On n’est pas sérieux quand on a dix-sept ans. Et pourtant, c’est vers ce chiffre symbolique que se dirige Dario Siragusa, hôte depuis seize ans presque consommés d’une cité historique qui fit des rois, défit les religions de ces mêmes futurs monarques, mais sut se rendre attachante et presque indispensable à tant d’artistes de tout horizon.
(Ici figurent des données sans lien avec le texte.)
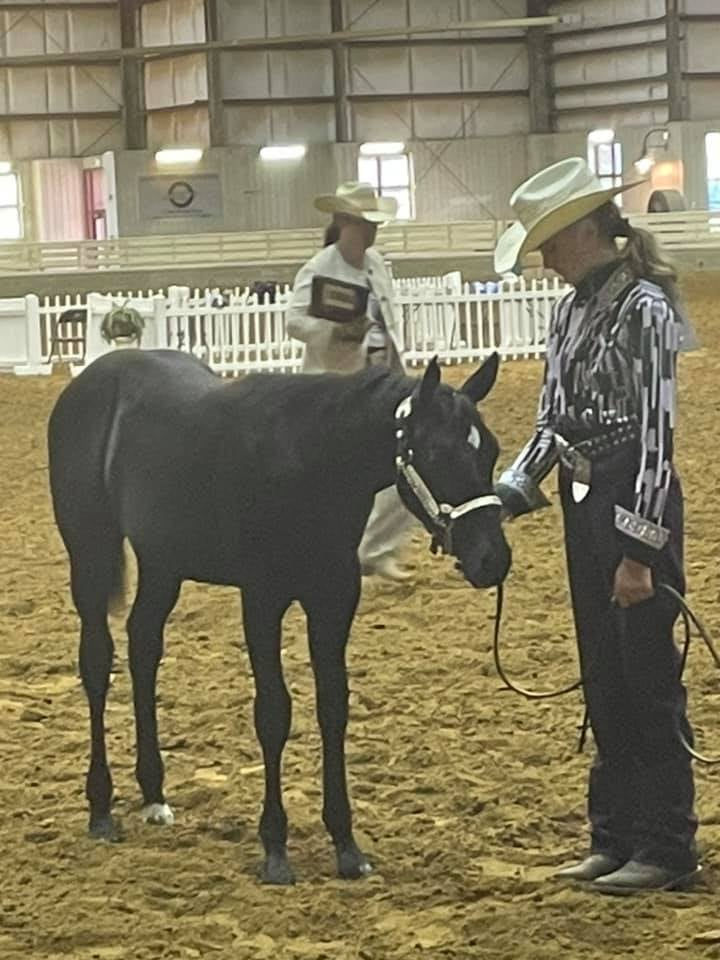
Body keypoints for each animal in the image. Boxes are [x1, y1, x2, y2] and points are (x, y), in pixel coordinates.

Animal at [47, 348, 511, 884]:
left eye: (490, 449)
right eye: (436, 453)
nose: (492, 560)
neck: (307, 461)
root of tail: (92, 378)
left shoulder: (333, 599)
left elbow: (333, 708)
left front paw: (346, 846)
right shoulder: (262, 600)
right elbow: (273, 713)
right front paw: (275, 850)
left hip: (163, 562)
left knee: (143, 648)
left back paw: (154, 795)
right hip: (90, 550)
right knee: (97, 663)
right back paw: (101, 809)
A tant de villégiateurs, de fins de race, de poètes locaux promis à un avenir retentissant et à de plus obscurs mais non moins talentueux visionnaires, tel Jové le photographe de Pau et de ses environs, s’associe ce nouveau visiteur.

 

A ne savoir où faire de l’oeil, un italien pourrait y perdre son latin ancestral, mais celui dont nous parlons, ce Méditerranéen échoué dans un piémont si rural et si célèbre dans le même temps, ce poète mâtiné de rationalisme et d’esthétisme, de partage et d’attention, de regards et d’égards pour la chose dite, de cuisine cosmopolite composée en pensée sur un carreau des halles révolu maintenant, ce promeneur de la faconde d’un autre Hédas, des crissements du zinc sur des tours démantibulées par une tempête pourvoyeuse d’un autre visage futur d’un coin de quartier, ce promeneur, en plus de 15 000 clichés dont seuls subsistent aujourd’hui 17, dit à sa manière : « Pau, toi qui m’as accueilli, je te le rends à ma manière »

 

Combien en a-t-il mis à contribution pour extraire le nectar de tant de photos, comme sur les coteaux on guette le meilleur des vendanges tardives ? Nous sommes quelques-uns, anciens palois, palois d’adoption, et non autochtones à avoir eu la chance de plonger dans ce fonds si ample qu’il donnerait le vertige si l’on n’était pas habitué des a pics si proches qui se reflètent dans le belvédère dont Lamartine anoblit Pau d’une demi-gloire qui rayonnerait bientôt comme autant de gloires sur la cime des montagnes.

 

Choisir parmi tout et parmi rien : qui dira Pau ? Qui dira seize ans de promenades à toute heure du jour et de la nuit. Qui dira, à part ceux si prévisibles d’un Je sais que j’habite Pau, parce que, alors que justement lui habite une autre peau de Pau. Contrairement, ou à l’instar du Poulpe de Cesare Battisti, Dario aura ta peau. Mais laquelle t’habite vraiment, ville aux cents visages, lisse comme l’Hôtel du Département, fripée au pied du piémont du château, versatile comme le miroir aux alouettes de la fête foraine, inconnue de presque tous quand un escalier timide comme une adolescente escalade une volée de marche vers un reposoir improbable. Qui dira le cube des Halles rectiligne avec sa peau de serpent, puis juste à portée l’ancienne Miséricorde pommelée de galets, de nuages si bien fardés qu’ils ne dureront qu’un instant. Qui saurait dire encore la défunte Place Récaborde dans un ultime sursaut de vie ?

 

Parfois témoin, et tant d’autres avant lui, mais d’abord photographe avec en bandoulière la technique maîtrisée ou dépassée de l’instant. Photographe d’abord, avec cette sensibilité de l’argentique, cette petite merveille chimique mariée à la chimie du cerveau à travers un iris et un nerf optique. Alors, sépia, presque passés, des vues intemporelles du Parc Beaumont, du château et de l’Hôtel Gassion, une marmelade de nuages sur les pics insondables des Pyrénées et des vues que nul passant du boulevard des Pyrénées n’apercevra jamais, mais collent à Pau pour quelques privilégiés.

 

On voudrait tout. Mais on n’est pas sérieux quand on a dix-sept ans.